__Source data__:
--------------------

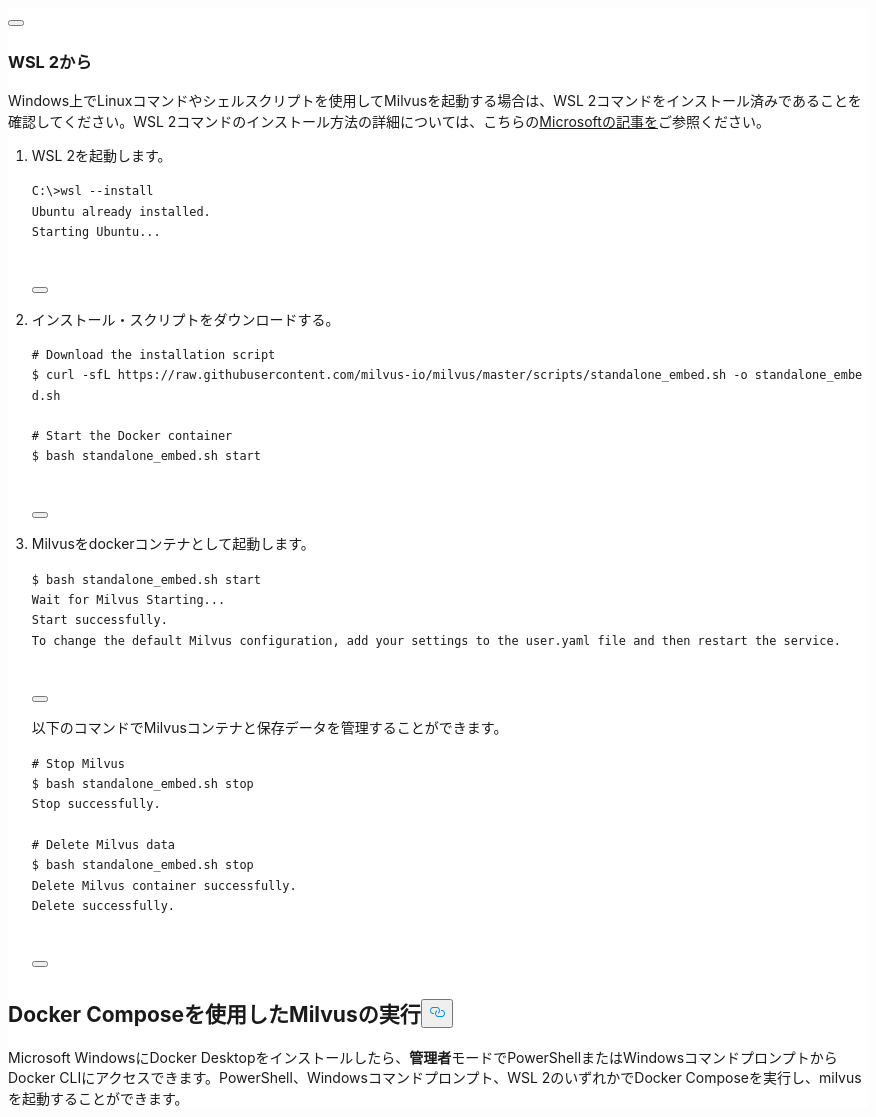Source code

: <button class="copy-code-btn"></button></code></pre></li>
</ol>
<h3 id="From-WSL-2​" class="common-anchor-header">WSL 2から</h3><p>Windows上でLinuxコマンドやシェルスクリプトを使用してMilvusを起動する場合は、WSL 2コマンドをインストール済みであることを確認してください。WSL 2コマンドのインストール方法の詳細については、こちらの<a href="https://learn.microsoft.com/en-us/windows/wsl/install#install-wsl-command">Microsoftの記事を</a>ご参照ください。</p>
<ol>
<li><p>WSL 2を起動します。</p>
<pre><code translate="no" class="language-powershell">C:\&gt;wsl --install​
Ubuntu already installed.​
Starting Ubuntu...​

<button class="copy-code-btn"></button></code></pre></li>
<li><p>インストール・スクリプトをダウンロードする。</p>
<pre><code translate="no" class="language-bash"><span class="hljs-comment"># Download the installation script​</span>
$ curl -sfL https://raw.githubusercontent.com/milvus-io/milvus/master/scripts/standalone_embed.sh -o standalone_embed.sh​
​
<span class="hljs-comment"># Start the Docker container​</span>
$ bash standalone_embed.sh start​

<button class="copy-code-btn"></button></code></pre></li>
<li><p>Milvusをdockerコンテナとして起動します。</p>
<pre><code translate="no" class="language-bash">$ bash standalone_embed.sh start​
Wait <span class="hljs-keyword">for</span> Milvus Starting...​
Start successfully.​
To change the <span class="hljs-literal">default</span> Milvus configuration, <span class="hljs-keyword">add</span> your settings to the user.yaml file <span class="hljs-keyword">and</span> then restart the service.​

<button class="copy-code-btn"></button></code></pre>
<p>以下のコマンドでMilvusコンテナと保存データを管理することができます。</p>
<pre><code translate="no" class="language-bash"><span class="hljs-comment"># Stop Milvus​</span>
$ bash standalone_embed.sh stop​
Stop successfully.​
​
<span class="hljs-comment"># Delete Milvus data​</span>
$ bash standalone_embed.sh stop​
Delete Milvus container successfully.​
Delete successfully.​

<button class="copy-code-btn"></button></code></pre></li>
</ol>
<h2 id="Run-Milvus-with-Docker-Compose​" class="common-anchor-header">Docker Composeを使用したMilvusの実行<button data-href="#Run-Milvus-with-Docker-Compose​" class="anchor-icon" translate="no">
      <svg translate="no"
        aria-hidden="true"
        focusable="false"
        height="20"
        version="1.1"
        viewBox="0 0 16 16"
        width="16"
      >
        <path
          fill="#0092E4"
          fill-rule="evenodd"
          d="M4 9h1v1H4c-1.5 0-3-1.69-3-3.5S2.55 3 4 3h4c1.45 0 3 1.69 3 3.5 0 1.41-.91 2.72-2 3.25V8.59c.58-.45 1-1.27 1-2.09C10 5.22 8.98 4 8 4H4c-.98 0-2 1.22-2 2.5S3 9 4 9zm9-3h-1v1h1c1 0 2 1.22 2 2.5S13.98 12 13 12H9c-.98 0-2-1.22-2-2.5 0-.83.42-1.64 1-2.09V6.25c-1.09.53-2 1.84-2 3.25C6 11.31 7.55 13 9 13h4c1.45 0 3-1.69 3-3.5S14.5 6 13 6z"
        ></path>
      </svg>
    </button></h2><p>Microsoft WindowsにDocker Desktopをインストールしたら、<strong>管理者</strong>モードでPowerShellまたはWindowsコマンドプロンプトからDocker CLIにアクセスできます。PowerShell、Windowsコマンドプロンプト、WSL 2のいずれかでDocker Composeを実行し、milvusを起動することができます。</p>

--------------------

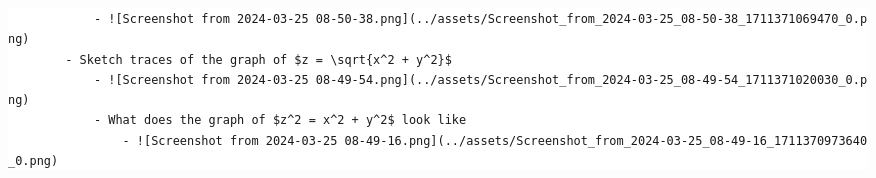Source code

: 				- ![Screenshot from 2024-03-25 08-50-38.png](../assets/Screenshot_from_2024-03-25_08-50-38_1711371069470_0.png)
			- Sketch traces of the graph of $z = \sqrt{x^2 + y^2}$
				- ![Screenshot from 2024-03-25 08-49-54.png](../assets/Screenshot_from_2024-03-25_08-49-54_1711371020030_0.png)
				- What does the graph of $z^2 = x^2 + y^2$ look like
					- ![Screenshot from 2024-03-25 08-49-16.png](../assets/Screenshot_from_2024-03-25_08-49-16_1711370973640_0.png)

--------------------

__INSTRUCTION__:
Select every line in the source data above that contains the string "Ubuntu".

__WRITTEN RESPONSE__:
Ubuntu already installed.​
Starting Ubuntu...​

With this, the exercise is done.